Systemic risks in the EU insurance sector
On 16 December 2015 the European Systemic Risk Board (ESRB) published a report on systemic risks in the EU insurance sector.
The ESRB underlines that insurance sector plays and important role in the economy. Its assets are worth two thirds of the European Union GDP. Insurers in the euro area hold market shares of more than 10 % in the markets for long-term bank debt and home sovereign debt.
The ESRB identified the main ways in which insurers and re-insurers can be the source of systemic risks and amplify these:
- “Insurers can amplify shocks owing to their involvement in so-called non-traditional and non-insurance activities such as, for example, speculative derivative transactions.
• Certain asset allocation behaviour such as sales of assets in downturns may have a pro-cyclical impact, thus aggravating already falling prices.
- Life insurers in parts of Europe could create disruption by failing collectively under a scenario with prolonged low risk-free rates and suddenly falling asset prices (“the double hit”). Insurance guarantee schemes and recovery and resolution arrangements, currently in place at national level, are unlikely to be fit to handle such a scenario. From a shorter-term perspective, this is in fact the most imminent risk under the current economic conditions.

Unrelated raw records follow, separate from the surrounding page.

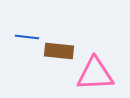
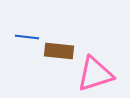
pink triangle: rotated 15 degrees counterclockwise
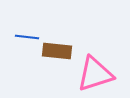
brown rectangle: moved 2 px left
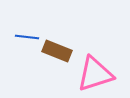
brown rectangle: rotated 16 degrees clockwise
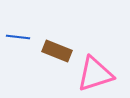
blue line: moved 9 px left
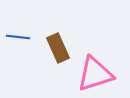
brown rectangle: moved 1 px right, 3 px up; rotated 44 degrees clockwise
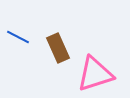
blue line: rotated 20 degrees clockwise
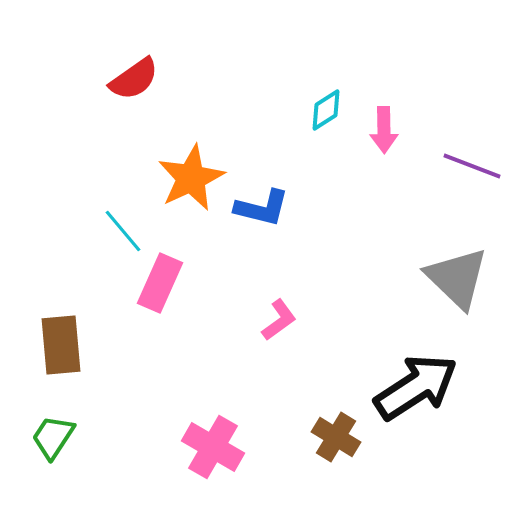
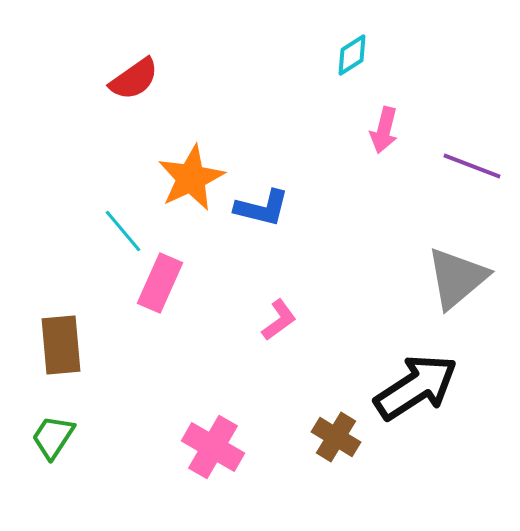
cyan diamond: moved 26 px right, 55 px up
pink arrow: rotated 15 degrees clockwise
gray triangle: rotated 36 degrees clockwise
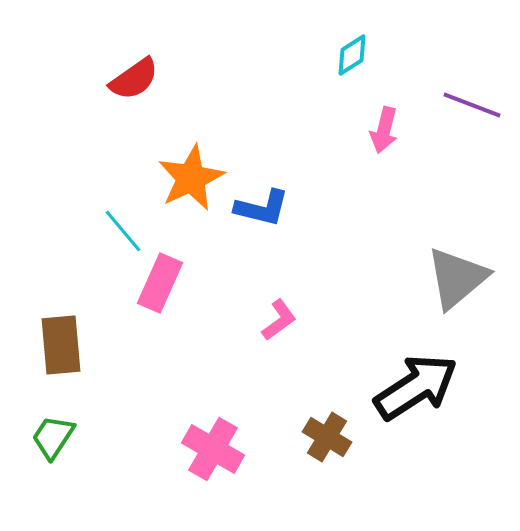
purple line: moved 61 px up
brown cross: moved 9 px left
pink cross: moved 2 px down
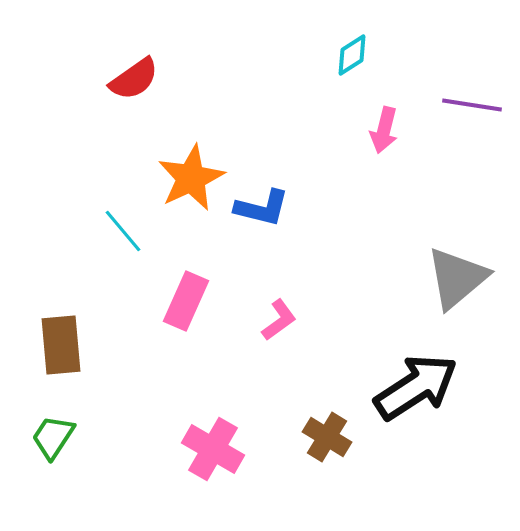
purple line: rotated 12 degrees counterclockwise
pink rectangle: moved 26 px right, 18 px down
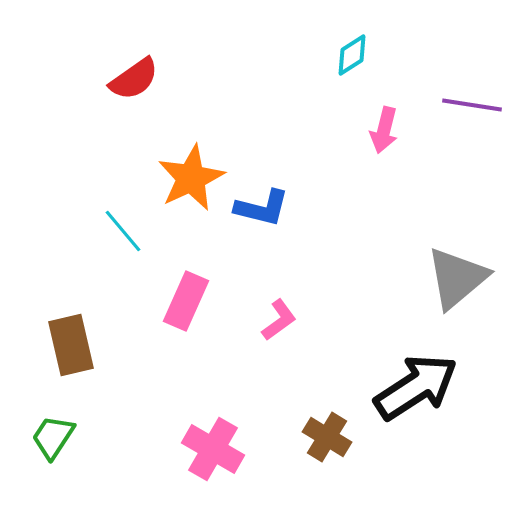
brown rectangle: moved 10 px right; rotated 8 degrees counterclockwise
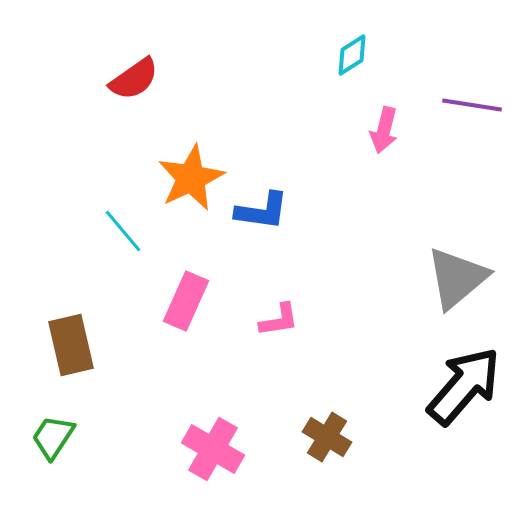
blue L-shape: moved 3 px down; rotated 6 degrees counterclockwise
pink L-shape: rotated 27 degrees clockwise
black arrow: moved 48 px right, 1 px up; rotated 16 degrees counterclockwise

- Under-pricing by an insurer, if left unnoticed in microprudential supervision, could lead to a lack of substitutes in those classes of insurance that are vital to economic activity.”
The ESRB also analysed incentives in prudential regulation, in particular Solvency II. It will generally increase capital and reserving requirements. However, the ESRB puts a question whether additional tools are needed for macroprudential authorities to deal with systemic risks of the EU insurance sector.